This should have been a victory letter. But I won’t drone on about my disappointment over last Tuesday’s election results. The people voted, the ballots were tallied, and the masses came out on top.
But that does not mean I have to be okay with it. Sure, this is a democracy, a form of government I fully support – the fairest, most populist form you could ask for. But last week’s public vote to repeal LD 1020 and ban gay marriage in Maine made my faith wane. I’m beginning to have serious doubts.
Like many advocates of LD 1020, I was surprised by the election results. It’s easy to forget that Portland is as insular as it is progressive – a ultra-liberal city, 73 percent of which voted to support gay marriage. In this town, liberality is the law, and the conservative viewpoint is a marginalized peep that gets lost in the din of political discourse. Times like this bring home just how large and diverse Maine is.
In trying to give the results a state-wide context, I looked to my hometown of Auburn. I was disappointed, although not terribly surprised, to learn that Auburn and neighboring Lewiston turned out to be a “Yes on 1” stronghold, voting 54 and 59 percent, respectively, to repeal LD 1020. I don’t feel that I’m particularly cut off from my roots, so it’s been a struggle for me to understand how, in a city just a short hop up I-95, political and moral judgments could be so different.
An election-night call from my dad, who voted in favor of repealing LD1020, cleared things up a bit. “You know what really sealed it for me,” he said, “was the stance the Catholic church took.” Well, okay – one of Maine’s largest metropolitan areas was roused by it’s faith and voted along religious lines. That conclusion sat fine with me until I started to examine it a little closer.
L-A has a large Catholic French-Canadian community, one that I can trace my lineage back to. My grandmother grew up in the “Little Canada” neighborhood of Lewiston. My childhood church lies along Lewiston’s Main Street and was frequented by the grey-haired “memes” of yore, so I feel as if I am relatively in touch with this side of the community.
But in recent years, attendance in L-A’s Catholic churches has fallen off so drastically that they had to consolidate their Sunday masses and have even started closing churches altogether. This included my childhood church, St. Joseph’s, the same church that Valerie Dumont, the activist mother of Ray Dumont, talked about leaving in this fall’s No on 1 television ads.

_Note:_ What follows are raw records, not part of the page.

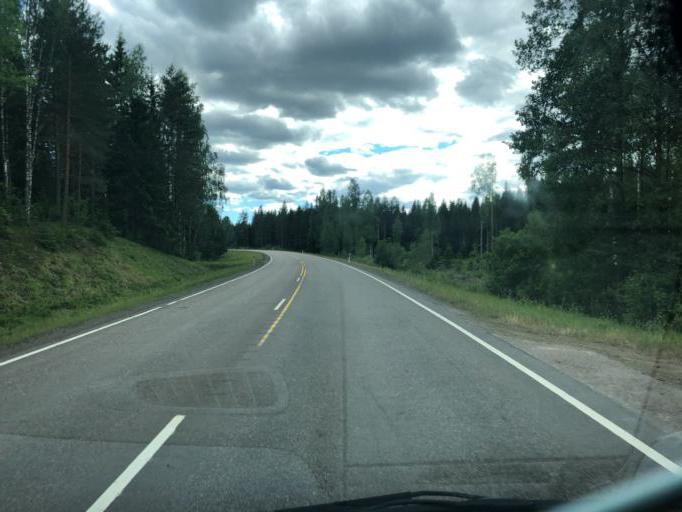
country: FI
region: Kymenlaakso
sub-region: Kouvola
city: Kouvola
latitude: 61.0400
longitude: 26.9934
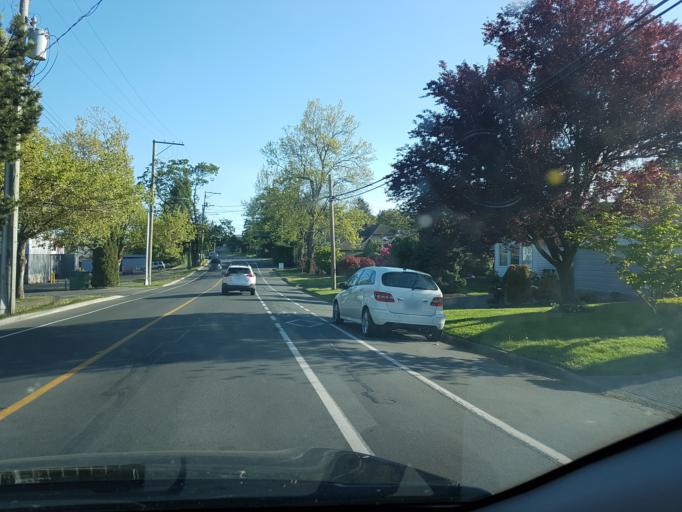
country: CA
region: British Columbia
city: Oak Bay
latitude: 48.4729
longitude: -123.3345
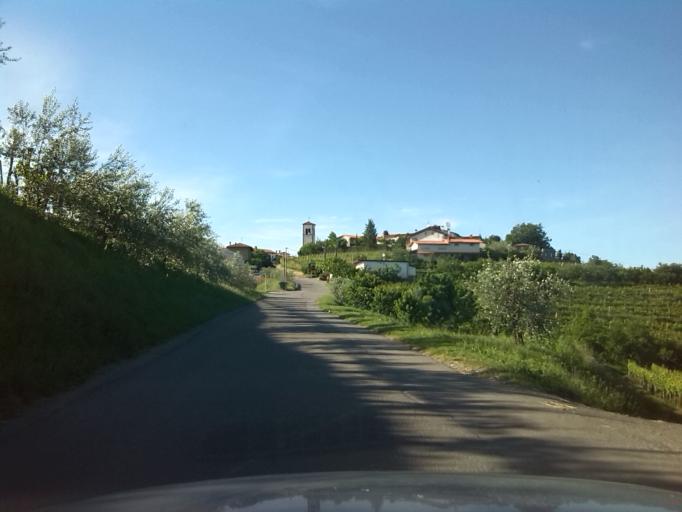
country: SI
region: Brda
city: Dobrovo
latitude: 45.9880
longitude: 13.5203
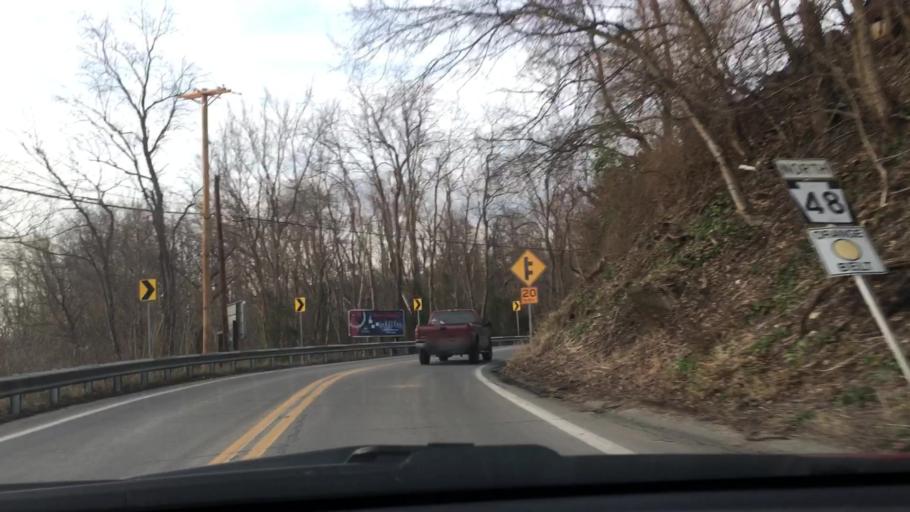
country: US
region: Pennsylvania
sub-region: Allegheny County
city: Versailles
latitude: 40.2840
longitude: -79.8377
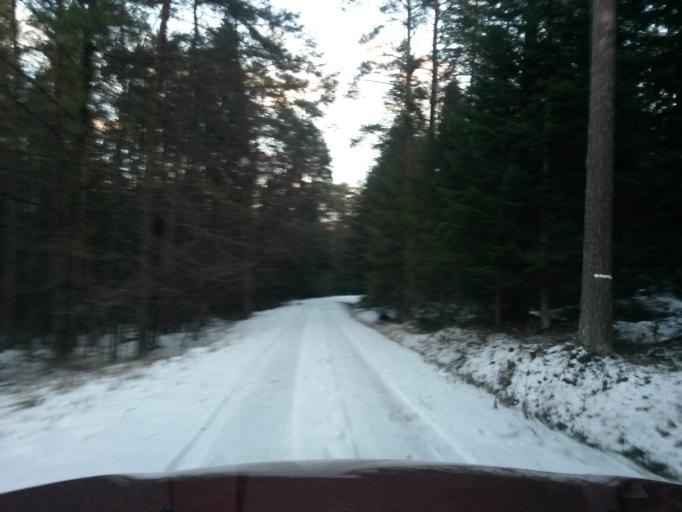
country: SK
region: Kosicky
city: Medzev
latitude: 48.7855
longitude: 20.8020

Given the decreasing power of the church in the L-A community, I can’t help but question the argument that the Catholic church is to blame for the citizens of central Maine voting to repeal gay marriage. The fault can’t lie entirely with the religious institutions: their influence is waning. What’s more likely is that the arbitrary and intolerant lines that those institutions drew between different sects of people persist and still exert a lot of control over our actions, long after the institutions themselves lose their prominence.
People are using their religious affiliation to disguise their own bigotry, claiming that their ideals and votes are influenced by their devotion to the church and not by their own deep-seeded intolerance and fear. To let something as important as a civil right be decided by a population so mired in hate, misinformation and antiquated rhetoric is a dangerous proposition that leads me to doubt the democratic process that forms the cornerstone of our society.
The Maine legislature, an educated and professional body, objectively collected facts and assessed opinions, which they churned into the legislation that became LD 1020. They made a bold and decisive statement about the progressive, tolerant, enlightened nature of our state. Last spring, when this legislation passed, I was proud to be a Mainer.